##### Estratto del testo

Politica

Tari salata per le associazioni di volontariato, piovono critiche sull’amministrazione 5 Stelle

AUGUSTA – Ammonterebbe a 9 mila e 500 euro la Tari, tassa sui rifiuti, pervenuta all’associazione di volontariato “Il buon samaritano”, che gestisce una mensa per gli indigenti. Con tanto di mora e arretrati, a partire dal 2011. Inoltre, sarebbe pari a 14 mila euro la tassa sui rifiuti notificata alla fraternita “Misericordia” di Augusta, e dello stesso importo quella notificata alla “Fratres“, associazione dei donatori di sangue. Questo quanto emerge da un articolo pubblicato ieri, 1 novembre, sulla testata online La Nota e che sta scatenando reazioni politiche sull’Amministrazione pentastellata.

Interviene il consigliere comunale di Articolo uno – Mdp, Giancarlo Triberio, che da sinistra è durissimo: “Scandalosamente vergognoso vessare chi si occupa dei nostri concittadini più deboli, cosa che si era fatta notare all’amministrazione durante l’ultima approvazione delle tariffe Tari, in cui purtroppo è rimasta sorda. Sarà per loro più importante farsi pubblicità donando quattro telecamere, magari con sopra l’adesivo a 5 stelle come hanno fatto con l’aiuola, invece di dedicarsi a chi è in difficoltà. Basterebbe fare una lotta dura all’evasione per ridare respiro e mitigare i grandi sforzi di queste associazioni. Infatti da mesi, con carte alla mano, sto combattendo per contrastare chi non paga, come l’eclatante esempio di un “villaggio di case private” sulla costa in zona Agnone Bagni, che su più di 900 abitazioni solo quasi 200 pagano la Tari. I principi dettati da “chi inquina paga” e del “pagare tutti e pagare meno” non solo è un principio di giustezza ma servirebbe per aiutare i più deboli e non per fare post fantasmagorici e populismo becero“.

##########

**Attività richieste:**
(a) Nell'articolo sulla Tari per le associazioni di volontariato, che cosa gestisce l'associazione "Il buon samaritano"?
(b) Riprendi l'articolo sulla Tari per le associazioni di volontariato e proseguilo dopo la sua ultima frase.

##### I dati

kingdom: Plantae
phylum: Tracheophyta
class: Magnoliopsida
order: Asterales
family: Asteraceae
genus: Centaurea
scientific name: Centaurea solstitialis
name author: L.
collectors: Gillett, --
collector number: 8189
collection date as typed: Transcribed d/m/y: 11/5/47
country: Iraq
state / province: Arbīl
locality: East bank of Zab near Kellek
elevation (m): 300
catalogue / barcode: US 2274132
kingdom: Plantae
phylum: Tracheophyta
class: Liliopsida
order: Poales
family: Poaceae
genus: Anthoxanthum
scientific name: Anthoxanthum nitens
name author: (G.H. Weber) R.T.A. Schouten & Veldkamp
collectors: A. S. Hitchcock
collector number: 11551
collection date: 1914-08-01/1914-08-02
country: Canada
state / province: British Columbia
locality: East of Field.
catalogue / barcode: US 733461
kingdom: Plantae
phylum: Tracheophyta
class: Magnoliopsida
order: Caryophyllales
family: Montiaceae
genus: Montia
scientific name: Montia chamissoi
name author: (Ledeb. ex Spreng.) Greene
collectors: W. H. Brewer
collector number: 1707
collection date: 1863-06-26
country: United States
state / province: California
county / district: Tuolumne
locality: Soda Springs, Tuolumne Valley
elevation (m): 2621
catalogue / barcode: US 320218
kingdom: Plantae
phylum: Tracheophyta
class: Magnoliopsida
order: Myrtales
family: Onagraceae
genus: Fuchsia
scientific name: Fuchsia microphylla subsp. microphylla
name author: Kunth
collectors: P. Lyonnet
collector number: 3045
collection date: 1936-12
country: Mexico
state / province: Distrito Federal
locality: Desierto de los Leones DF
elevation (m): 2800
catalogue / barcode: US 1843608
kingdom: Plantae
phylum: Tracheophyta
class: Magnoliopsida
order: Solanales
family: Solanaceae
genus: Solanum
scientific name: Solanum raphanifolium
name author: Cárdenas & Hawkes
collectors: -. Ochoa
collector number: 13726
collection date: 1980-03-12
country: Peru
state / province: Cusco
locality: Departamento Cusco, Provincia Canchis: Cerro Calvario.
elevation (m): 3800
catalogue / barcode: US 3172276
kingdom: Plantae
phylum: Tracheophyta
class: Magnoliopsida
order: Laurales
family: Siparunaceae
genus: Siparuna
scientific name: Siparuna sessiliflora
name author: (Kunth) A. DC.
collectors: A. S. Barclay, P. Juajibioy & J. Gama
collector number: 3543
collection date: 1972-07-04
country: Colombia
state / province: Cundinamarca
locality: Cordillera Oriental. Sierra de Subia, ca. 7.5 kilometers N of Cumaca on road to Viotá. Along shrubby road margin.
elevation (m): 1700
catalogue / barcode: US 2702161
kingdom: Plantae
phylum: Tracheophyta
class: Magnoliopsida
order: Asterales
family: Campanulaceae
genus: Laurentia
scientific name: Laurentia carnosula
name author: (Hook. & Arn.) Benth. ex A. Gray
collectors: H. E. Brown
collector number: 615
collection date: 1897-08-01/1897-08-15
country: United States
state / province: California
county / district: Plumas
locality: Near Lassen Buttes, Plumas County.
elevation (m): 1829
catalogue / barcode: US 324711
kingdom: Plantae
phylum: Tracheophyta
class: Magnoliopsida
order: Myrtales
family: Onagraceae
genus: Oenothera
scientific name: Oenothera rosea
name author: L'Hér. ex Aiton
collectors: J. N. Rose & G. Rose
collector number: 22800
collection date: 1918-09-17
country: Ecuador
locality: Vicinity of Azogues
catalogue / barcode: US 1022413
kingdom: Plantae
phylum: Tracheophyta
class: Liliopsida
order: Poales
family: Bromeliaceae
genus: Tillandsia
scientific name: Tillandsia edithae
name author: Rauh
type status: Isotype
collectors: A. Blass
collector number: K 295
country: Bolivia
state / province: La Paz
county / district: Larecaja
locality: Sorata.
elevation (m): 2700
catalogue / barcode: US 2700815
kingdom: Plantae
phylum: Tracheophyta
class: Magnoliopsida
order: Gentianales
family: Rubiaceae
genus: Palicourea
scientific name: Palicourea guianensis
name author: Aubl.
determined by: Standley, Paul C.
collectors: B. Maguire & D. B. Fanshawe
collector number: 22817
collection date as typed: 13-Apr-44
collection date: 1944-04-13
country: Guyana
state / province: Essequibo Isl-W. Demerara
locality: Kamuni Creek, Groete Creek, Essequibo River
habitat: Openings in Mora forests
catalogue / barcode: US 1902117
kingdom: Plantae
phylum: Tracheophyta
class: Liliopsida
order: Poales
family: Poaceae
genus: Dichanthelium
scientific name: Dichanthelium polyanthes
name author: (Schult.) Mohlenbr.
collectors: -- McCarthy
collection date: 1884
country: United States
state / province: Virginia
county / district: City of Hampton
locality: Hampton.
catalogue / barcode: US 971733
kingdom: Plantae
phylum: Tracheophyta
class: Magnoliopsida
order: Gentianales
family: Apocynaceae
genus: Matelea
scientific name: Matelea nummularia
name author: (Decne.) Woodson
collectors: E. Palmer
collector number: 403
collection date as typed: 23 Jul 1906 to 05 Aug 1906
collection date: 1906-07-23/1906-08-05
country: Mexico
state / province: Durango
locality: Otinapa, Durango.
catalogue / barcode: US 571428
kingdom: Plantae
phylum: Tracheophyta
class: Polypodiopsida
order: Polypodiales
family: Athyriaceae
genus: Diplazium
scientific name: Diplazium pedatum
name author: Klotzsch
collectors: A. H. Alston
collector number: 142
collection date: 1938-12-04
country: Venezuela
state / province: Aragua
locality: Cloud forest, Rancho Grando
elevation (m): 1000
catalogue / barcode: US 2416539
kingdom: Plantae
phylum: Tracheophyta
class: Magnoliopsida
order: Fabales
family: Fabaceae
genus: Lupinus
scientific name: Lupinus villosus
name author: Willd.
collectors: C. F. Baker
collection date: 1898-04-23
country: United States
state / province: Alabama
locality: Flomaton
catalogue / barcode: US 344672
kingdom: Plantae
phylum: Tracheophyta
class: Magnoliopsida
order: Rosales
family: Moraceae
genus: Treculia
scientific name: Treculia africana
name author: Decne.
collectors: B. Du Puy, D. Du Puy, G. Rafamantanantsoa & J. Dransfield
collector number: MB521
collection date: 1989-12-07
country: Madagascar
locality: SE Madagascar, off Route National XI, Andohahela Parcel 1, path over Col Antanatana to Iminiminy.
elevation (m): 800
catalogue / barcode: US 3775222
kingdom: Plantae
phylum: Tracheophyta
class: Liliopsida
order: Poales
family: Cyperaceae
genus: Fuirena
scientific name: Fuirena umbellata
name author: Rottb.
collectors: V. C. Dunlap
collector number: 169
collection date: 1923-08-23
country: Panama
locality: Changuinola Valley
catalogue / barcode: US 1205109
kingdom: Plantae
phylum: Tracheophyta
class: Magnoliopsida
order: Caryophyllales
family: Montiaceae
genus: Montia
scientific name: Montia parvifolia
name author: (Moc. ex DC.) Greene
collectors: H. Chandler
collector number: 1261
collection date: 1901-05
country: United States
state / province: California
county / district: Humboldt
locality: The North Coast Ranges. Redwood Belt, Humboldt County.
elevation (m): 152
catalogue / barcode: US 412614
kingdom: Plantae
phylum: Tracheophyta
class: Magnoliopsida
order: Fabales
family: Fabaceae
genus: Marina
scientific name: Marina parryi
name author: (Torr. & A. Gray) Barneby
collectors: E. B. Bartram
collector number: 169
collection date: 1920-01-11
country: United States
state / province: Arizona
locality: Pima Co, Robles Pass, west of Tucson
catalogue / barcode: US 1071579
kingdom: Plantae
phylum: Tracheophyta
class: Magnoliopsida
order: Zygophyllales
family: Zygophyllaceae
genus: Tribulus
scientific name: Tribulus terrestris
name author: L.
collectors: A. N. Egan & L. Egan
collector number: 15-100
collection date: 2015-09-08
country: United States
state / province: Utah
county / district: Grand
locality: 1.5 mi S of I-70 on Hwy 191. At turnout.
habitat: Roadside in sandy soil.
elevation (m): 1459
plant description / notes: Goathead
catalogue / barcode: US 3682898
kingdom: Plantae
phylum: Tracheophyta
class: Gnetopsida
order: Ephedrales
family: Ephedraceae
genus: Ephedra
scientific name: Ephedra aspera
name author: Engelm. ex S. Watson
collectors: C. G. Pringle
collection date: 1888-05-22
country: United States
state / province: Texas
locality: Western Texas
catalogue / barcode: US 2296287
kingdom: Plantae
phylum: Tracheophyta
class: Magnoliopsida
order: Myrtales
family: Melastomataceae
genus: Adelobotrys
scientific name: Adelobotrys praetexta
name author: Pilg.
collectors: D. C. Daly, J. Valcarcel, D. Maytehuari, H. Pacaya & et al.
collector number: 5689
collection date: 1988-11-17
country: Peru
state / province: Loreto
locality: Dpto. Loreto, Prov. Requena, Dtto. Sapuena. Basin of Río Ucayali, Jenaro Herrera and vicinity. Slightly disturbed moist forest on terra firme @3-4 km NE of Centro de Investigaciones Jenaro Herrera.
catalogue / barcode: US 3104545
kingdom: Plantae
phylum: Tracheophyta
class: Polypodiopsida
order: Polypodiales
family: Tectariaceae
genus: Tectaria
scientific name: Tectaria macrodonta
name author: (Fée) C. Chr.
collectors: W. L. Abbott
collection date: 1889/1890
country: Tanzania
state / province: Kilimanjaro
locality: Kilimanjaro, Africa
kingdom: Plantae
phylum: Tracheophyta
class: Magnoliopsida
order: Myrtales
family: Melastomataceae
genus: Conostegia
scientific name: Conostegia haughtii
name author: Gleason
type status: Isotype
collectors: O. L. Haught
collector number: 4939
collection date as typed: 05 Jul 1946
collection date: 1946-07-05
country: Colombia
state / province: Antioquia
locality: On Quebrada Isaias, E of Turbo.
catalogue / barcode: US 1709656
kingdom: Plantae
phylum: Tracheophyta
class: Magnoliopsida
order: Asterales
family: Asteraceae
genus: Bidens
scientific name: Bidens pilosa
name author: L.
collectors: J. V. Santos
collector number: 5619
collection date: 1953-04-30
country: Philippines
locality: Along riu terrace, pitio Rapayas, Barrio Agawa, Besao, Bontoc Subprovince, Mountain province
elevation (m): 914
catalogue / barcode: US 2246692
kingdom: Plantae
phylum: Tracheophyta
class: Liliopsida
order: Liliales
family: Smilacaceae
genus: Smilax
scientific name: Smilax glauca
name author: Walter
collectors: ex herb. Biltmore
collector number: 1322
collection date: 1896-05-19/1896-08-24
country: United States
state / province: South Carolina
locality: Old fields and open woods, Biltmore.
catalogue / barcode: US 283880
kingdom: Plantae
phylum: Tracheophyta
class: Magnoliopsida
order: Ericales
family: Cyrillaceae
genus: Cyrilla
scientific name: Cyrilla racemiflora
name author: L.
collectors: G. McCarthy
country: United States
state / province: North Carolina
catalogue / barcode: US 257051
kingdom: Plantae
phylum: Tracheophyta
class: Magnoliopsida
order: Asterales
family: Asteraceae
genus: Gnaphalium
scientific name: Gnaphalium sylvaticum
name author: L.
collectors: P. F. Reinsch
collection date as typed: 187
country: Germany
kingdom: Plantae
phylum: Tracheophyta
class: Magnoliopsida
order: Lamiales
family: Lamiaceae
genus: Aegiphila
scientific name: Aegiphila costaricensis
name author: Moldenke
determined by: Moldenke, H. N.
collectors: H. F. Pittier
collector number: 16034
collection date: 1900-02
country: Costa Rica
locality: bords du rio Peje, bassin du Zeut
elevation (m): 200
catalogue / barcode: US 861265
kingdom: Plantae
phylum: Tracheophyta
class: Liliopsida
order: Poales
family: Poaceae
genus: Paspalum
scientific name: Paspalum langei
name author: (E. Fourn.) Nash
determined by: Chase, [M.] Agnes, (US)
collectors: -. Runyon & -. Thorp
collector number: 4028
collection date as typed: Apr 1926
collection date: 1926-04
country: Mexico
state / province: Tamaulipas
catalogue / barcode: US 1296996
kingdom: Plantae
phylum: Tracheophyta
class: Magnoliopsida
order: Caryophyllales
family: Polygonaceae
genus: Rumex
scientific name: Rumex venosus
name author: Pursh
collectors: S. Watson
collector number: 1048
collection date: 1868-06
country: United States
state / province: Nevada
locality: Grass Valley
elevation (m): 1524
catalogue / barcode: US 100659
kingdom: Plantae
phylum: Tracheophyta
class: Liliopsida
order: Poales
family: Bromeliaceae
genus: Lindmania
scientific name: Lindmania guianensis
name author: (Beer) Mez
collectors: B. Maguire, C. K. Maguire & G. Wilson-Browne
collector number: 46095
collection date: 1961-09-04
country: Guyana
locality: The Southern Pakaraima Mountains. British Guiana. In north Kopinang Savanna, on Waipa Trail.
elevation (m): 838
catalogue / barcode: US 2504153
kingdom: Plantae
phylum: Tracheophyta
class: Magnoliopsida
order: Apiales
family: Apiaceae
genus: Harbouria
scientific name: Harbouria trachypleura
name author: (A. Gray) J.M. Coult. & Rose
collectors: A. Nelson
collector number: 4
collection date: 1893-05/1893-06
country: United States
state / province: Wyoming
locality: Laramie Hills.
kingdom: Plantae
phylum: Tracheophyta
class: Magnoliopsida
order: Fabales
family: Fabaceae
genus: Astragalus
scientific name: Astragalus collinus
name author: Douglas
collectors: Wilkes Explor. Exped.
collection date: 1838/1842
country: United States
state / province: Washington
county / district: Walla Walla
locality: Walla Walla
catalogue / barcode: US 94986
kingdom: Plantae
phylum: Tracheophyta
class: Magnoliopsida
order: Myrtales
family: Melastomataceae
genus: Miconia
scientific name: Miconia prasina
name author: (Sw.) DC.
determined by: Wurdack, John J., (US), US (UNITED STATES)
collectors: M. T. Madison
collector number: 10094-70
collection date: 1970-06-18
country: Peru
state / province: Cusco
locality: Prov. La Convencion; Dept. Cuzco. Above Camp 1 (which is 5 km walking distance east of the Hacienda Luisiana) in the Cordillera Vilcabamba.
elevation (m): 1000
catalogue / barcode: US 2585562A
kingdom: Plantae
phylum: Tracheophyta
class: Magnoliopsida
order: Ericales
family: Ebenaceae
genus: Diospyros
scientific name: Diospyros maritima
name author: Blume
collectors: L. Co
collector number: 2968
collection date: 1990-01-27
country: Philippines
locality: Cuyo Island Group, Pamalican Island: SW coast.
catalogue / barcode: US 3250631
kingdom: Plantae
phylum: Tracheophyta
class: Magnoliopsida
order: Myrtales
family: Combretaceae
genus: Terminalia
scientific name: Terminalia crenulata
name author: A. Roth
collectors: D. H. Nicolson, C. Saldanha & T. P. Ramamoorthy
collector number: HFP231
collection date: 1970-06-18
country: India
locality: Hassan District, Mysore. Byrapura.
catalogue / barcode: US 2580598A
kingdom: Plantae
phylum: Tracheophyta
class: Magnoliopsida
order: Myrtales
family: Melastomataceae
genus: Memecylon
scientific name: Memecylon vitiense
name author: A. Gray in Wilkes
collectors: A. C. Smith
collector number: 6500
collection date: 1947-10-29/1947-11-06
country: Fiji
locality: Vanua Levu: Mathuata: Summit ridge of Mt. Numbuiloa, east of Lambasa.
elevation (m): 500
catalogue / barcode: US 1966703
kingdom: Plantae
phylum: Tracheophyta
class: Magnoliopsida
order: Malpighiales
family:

##########

**Risultati delle attività:**
(a) Gestisce una mensa per gli indigenti.

(b)
Mentre dal fronte della destra politica, arriva una nota congiunta dei coordinatori cittadini di Fratelli d’Italia, Enzo Inzolia e Marco Failla: “Se per risanare il bilancio comunale occorre vessare la Mensa del Buon Samaritano o la Misericordia o qualsiasi altro ente caritatevole senza scopo di lucro, con tassazioni comunali così onerose da costringerle a chiudere i battenti, questo forse risponderà ai criteri della legalità dell’Amministrazione grillina; non certamente a quei criteri di buon senso e umanità ai quali i pentastellati sono evidentemente insensibili“.

Restiamo in attesa di poter raccogliere le dichiarazioni a riguardo di un esponente della Giunta.